Across the league, teams are wearing ESPN+ patches on their chest (or TSN patches in Canada), as sports and broadcasters tie themselves closer together in the streaming era. Trading in the real estate earned the NLL additional marketing spend from its new TV partners—a way to simultaneously tell fans about the league’s new home while also reaching more people among ESPN and TSN’s existing audience.
“We were actively thinking about—who is the best strategic partner to place there?—knowing that there’s probably as much value to us as there is to the partner in leveraging that space for marketing purposes,” NLL deputy commissioner Jessica Berman said. Geico previously held league jersey inventory.
According to a source familiar with the deal, the NLL valued the uniform real estate in the mid-six figures.
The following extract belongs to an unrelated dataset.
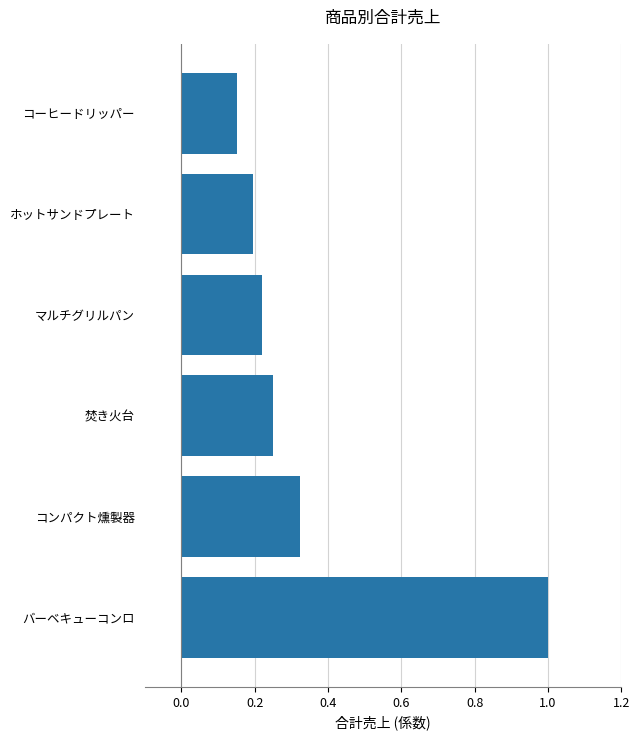

What is the difference between the maximum and second lowest values?

0.8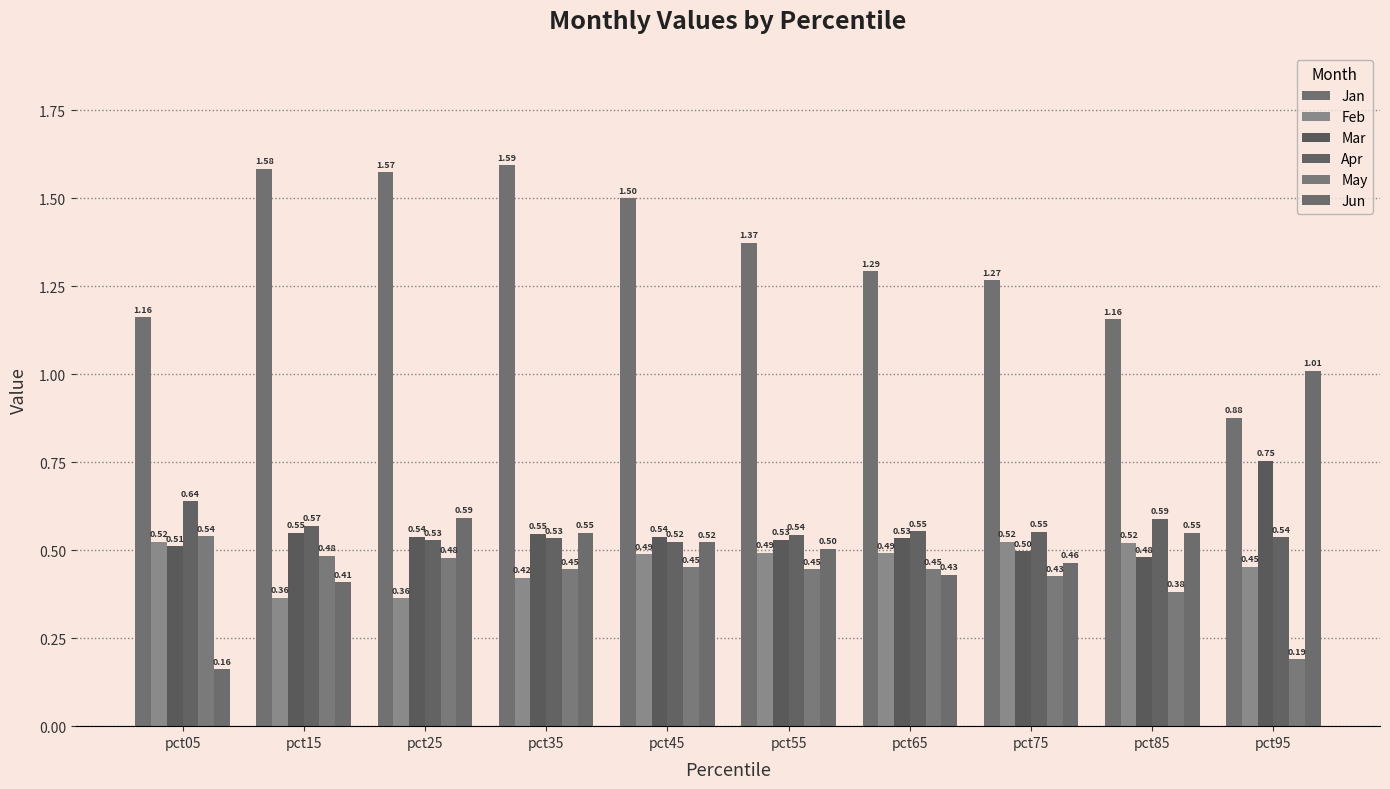

How many bars are there in each group?

6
Both sides plan to reevaluate the one-year agreement and the exposure it generated following the season.
“One of the great things about a league and a partnership like this is it gives you that sort of ability to try something different, something that you don’t normally do, and see how it works,” ESPN senior director of programming and acquisitions Dan Margulis said.
With the deal struck not long before the season kicked off, one of the trickier aspects of getting it done was designing the patches to fit teams’ various color schemes while staying within ESPN’s established brand rules.
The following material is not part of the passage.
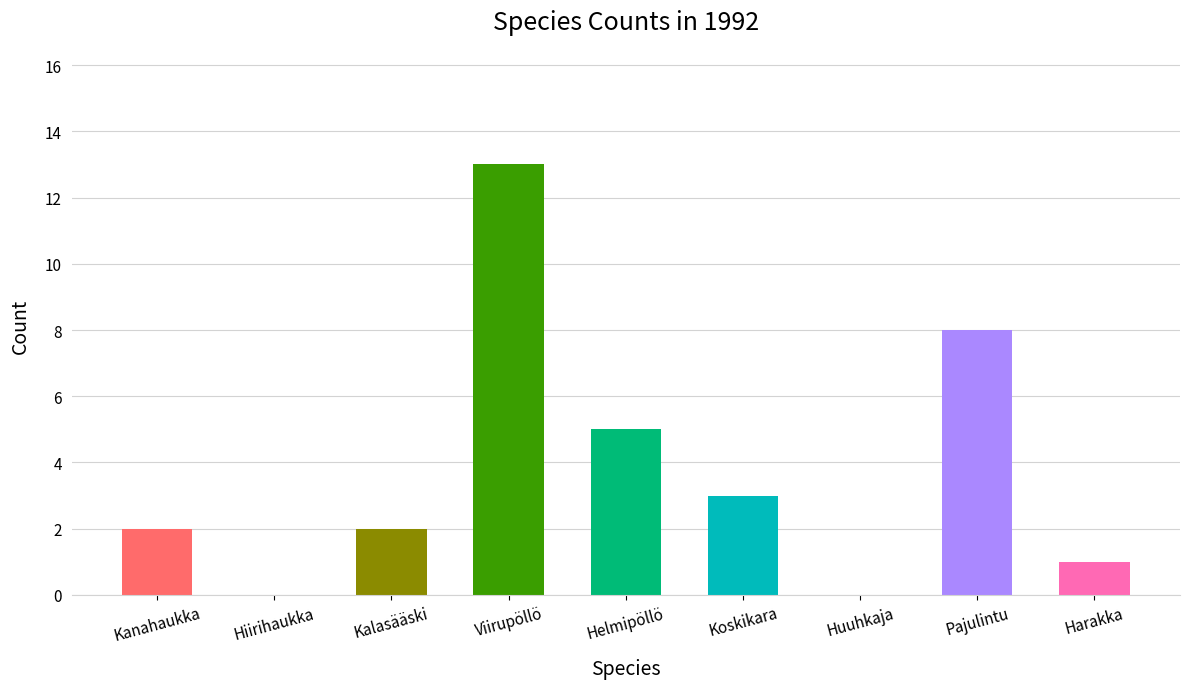

Between Pajulintu and Kanahaukka, which is larger?

Pajulintu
ESPN and the NLL announced their broadcast deal in October, with plans for games to air across ESPN+ and its sister linear networks. “There’s really no bigger priority from a business perspective than building our media business,” Berman said, and that means viewing the league’s new relationship with ESPN “as an integrated relationship that really extends beyond content distribution.”
“We think of them as a commercial partner,” she added.
Today, fans don’t just pick a sport to follow, they pick a platform to pay for. And every month, they pick again. Sports broadcast deals, then, are no longer a mere matching of content and cameras. Instead, leagues and broadcasters each bring an audience to the table.
“Promotion in general is very important for us. We put a lot of focus on reaching out to viewers to let them know what’s on TSN,” executive director of sports programming, legal and business affairs David Bross said. “This was exciting because it gives us one extra promotional tool that we have never had in the past.”
By putting an ESPN+ patch on its jerseys, the NLL is hoping to drive more people to the service, both for its partner’s sake and for its own. In return, ESPN is urging its audience to tune into NLL action, for its partner’s sake but again also for its own. Symbiotic? Certainly. Circular? Sometimes. Like last week, when @NLL tweeted an ESPN highlight of NLL action, featuring ESPN+ ads on the field’s boards and the players’ jerseys.
ESPN+, that’s where you can catch the NLL, if you hadn’t heard.